Metadata is the easiest evidence to remove, so its absence proves nothing: a real photograph posted to social media is routinely stripped of EXIF, and an AI image can be saved without any C2PA assertion, so the weak heuristics carry low weight by design and a clean metadata record is not evidence of authenticity. The provenance and software signals are trustworthy when present but are not tamper-evident here, since the indicator reads the declared fields rather than verifying a C2PA signature, so a forged software string or an unsigned assertion would be taken at face value, and conversely a stripped or re-encoded AI image loses the declaration entirely. The resolution hint is weak even after pruning the common screen sizes, because generators and cameras share many sizes. Pixel-level analysis of compression history, noise, frequency, and editing lives in the sibling indicators, so I4 stays on the declared metadata and provides the provenance read that pixel analysis cannot.

Stored dataset items
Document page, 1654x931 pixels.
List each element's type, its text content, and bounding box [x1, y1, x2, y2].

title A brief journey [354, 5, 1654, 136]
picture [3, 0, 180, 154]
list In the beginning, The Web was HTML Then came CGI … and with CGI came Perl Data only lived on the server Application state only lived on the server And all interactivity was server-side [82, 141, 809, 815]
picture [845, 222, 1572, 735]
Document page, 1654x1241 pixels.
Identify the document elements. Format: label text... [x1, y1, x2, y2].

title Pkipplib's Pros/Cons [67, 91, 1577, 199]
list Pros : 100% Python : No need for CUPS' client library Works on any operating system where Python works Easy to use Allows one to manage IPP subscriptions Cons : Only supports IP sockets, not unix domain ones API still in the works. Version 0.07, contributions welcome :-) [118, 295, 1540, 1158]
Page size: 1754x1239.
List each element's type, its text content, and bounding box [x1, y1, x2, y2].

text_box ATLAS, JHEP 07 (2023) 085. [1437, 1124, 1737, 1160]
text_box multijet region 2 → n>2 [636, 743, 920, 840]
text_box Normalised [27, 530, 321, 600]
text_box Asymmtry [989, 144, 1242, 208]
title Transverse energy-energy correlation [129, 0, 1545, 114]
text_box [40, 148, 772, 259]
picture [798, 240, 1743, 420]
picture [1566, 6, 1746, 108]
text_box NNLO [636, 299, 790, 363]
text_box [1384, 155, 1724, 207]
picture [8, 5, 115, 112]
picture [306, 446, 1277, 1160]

• Goal A: Condense the paragraph of the passage on image metadata that begins "Metadata is the easiest evidence to remove" into a short bulleted list that keeps its main facts.
• Goal B: Write the next few sentences of the passage on image metadata, carrying on from its final sentence.
The listing comes from a separate source.

• Reply A:
- Missing metadata proves nothing. Real photos on social media are often stripped of EXIF, and AI images can be saved without a C2PA assertion. The weak heuristics therefore carry low weight, and clean metadata does not show authenticity.
- Provenance and software signals are trustworthy when present but not tamper-evident. The indicator reads declared fields without verifying a C2PA signature, so forged software strings or unsigned assertions are accepted at face value. A stripped or re-encoded AI image loses the declaration entirely.
- The resolution hint stays weak even after common screen sizes are pruned, because generators and cameras share many sizes.
- Pixel-level analysis of compression history, noise, frequency and editing happens in sibling indicators. I4 keeps to declared metadata and supplies the provenance read that pixel analysis cannot.

• Reply B:
Theoretical background

I4 rests on the distinction between intrinsic and declared evidence. Pixel forensics recovers intrinsic traces of how an image was made; metadata analysis reads what the file declares about its own origin. The declarations have become structured and authoritative: C2PA wraps EXIF, IPTC, and XMP into a signed manifest of provenance and edits, and the IPTC Digital Source Type code list gives a controlled vocabulary in which trainedAlgorithmicMedia means the asset was produced by a trained generative model. Reading these is deterministic and, when the fields are present and honest, decisive, which is why the indicator prioritises them above every heuristic. The heuristics encode the older, weaker correlation that synthetic and stripped images tend to lack camera metadata, kept at low weight precisely because that correlation is noisy. The whole indicator is a property of the file's declared contents rather than a learned model, which keeps it interpretable and complementary to the pixel-level screens.

References

  1. Coalition for Content Provenance and Authenticity (C2PA). C2PA Technical Specification (Version 2.x). 2024. https://spec.c2pa.org/
  2. International Press Telecommunications Council (IPTC). Digital Source Type NewsCodes (including trainedAlgorithmicMedia). 2024.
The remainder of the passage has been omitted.